> [Task details]: Your copy should match the listing below word for word, with no images in it.

> [Material supplied]:
···
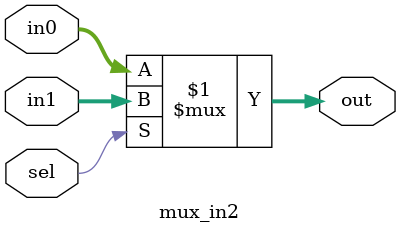
<source format=v>
`timescale 1ns / 1ps


module mux_in2(
input[15:0] in0, in1,
input sel,
output [15:0]out
);
assign out= sel? in1:in0;
endmodule



</source>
···
> [Your solution]:
<source format=v>
`timescale 1ns / 1ps


module mux_in2(
input[15:0] in0, in1,
input sel,
output [15:0]out
);
assign out= sel? in1:in0;
endmodule



</source>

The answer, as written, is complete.